“I do not know that I ever heard that they did,” he replied, “but the Americans are just the same as the English, and most of them live in England, because they can make more money there. All the Americans want is money. They don’t care for art, or science, or religion. I have heard that they dig up the bones of their ancestors from the cemeteries and sell them to the farmers for fertilizers, they are so greedy to get money, but I never saw any of them do it. I never saw an American to know him, but I suppose they look like other people.”

We assured him that we were Americans and that he had been misinformed about their persecuting Mohammedans. I asked him if he knew how much American money had been expended to educate Mohammedans and to give them hospitals, and how much had been devoted to the relief of people of the Turkish Empire who had suffered in droughts and epidemics and massacres. He confessed that he did not know; he was not aware that the Americans had ever contributed any money for such purposes, and admitted, reluctantly, that he did not read the newspapers, for the reason that he did not consider them reliable. He had known so many cases where people had been deceived by newspaper publications, and he had never read anything about American contributions for the benefit of Turkey. I told him about the recent Kennedy legacy of $2,500,000 to Robert College and of the Red Cross fund that had been sent to the relief of sufferers by massacre, by flood, and by epidemics. He had never heard anything of the kind. He never had anything to do with Christians.

“We are not Christians,” he said, “because we cannot understand how they can have two or three Gods (referring to the doctrine of the trinity). Such a thing is impossible. There is but one God. There can be no division of spiritual responsibility. It is impossible to believe that a man can become a God, and I cannot understand why you Christians have three Gods when the first commandment of Moses forbids you to have more than one.”

I didn’t try to explain the doctrine of the trinity to him, because our time was short, and endeavoured to get him back to his books. After a little further discussion he showed us two ancient volumes in Sanscrit script on parchment which he said were more than three thousand years old and were also presented to Mahomet the Great by the shah of Persia.

“Nobody can read these books,” he said, “because the language in which they are written has been forgotten by all mankind. It is a language that was spoken by millions of people once, but they are all dead and it has been forgotten.”

He showed us a gorgeous volume called “Nargai,” which, he said, contained the observations of Mohammed “the champion,” the first Turkish sultan of that name, whose reign, beginning in 1314, is noted as the period when a taste for literature and art and a fondness for poetry and the drama first prevailed among the Osmanlis. Each parchment leaf is stained a different tint, including various shades of the primary colours, and they are ornamented with gold tracery in the corners and at the tops and bottoms of the pages. On many pages are broad borders of exquisite design and workmanship.

Another beautiful volume in Persian script on parchment about fourteen inches square, the old gentleman said, is the third book ever written about the stars. The author was a very learned Egyptian who lived about three thousand years ago. The name was on the title page, but he could not read it—nevertheless, he was certain that there had never been any such book on astronomy written since that time. It contained everything that was ever known about the stars, and all other astronomies could be destroyed without doing any damage so long as this one existed. The covers are exquisite pieces of leather enamel inlaid with pearl, and the work is as fine as that of a watchmaker.

All of the 2,000 books in the collection, he said, had been written by hand. He does not believe much in printed books, because they are full of mistakes and wear out in a very short time, while manuscripts are more accurate and parchment lasts much longer than paper. Many of the books in the collection had belonged to Moorish princes in Spain and were taken from them at the time of their expulsion from the peninsula. “The most learned men in the world are Persians. There are very few scholars in Europe,” he said, and the wisest of them had studied in this library, which he declared was founded by the Sultan Mahmoud, who reigned from 1142 to 1158.

## TASK SET
[a] In the library passage, who does the old gentleman say founded the library?
[b] Copy the stretch of the library passage from "Another beautiful volume" through "of a watchmaker." without any changes.

## DATA FOR REVIEW

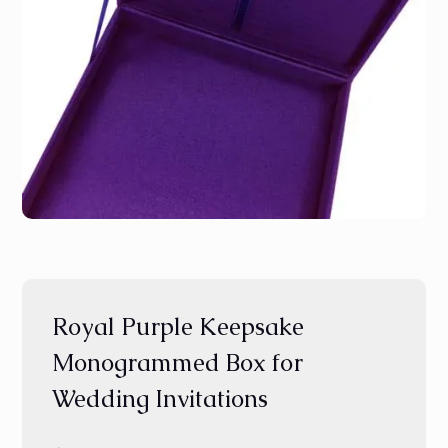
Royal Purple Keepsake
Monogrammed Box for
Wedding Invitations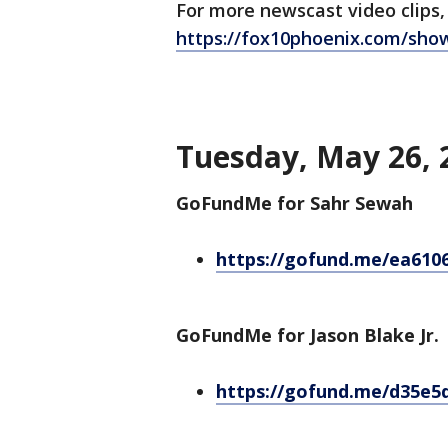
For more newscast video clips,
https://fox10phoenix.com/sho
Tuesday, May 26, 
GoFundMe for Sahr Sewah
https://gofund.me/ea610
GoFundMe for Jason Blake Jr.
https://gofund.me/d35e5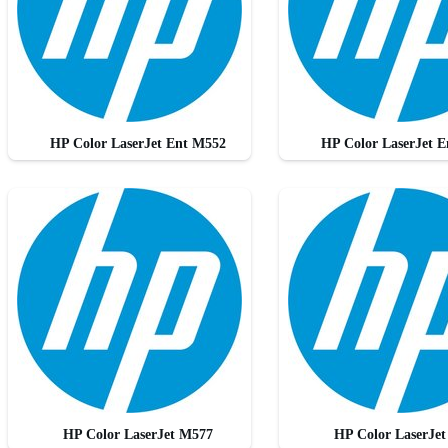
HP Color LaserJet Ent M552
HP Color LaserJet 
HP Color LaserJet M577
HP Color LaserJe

==

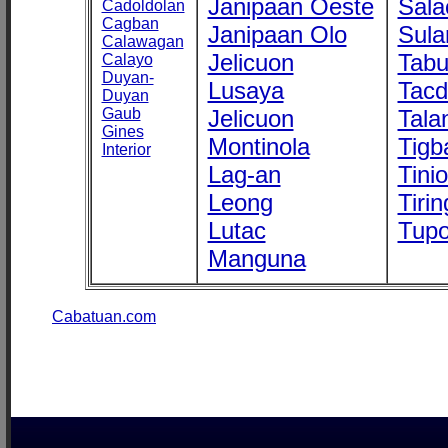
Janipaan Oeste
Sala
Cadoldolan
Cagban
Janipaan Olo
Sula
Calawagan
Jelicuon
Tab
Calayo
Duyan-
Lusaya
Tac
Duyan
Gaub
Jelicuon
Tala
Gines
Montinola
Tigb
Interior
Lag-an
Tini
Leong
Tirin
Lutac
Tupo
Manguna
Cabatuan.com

...

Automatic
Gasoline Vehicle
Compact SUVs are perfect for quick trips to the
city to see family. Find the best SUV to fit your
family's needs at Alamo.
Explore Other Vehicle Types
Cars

## SET OF ANSWERS
[a] The Sultan Mahmoud, who reigned from 1142 to 1158.

[b]
Another beautiful volume in Persian script on parchment about fourteen inches square, the old gentleman said, is the third book ever written about the stars. The author was a very learned Egyptian who lived about three thousand years ago. The name was on the title page, but he could not read it—nevertheless, he was certain that there had never been any such book on astronomy written since that time. It contained everything that was ever known about the stars, and all other astronomies could be destroyed without doing any damage so long as this one existed. The covers are exquisite pieces of leather enamel inlaid with pearl, and the work is as fine as that of a watchmaker.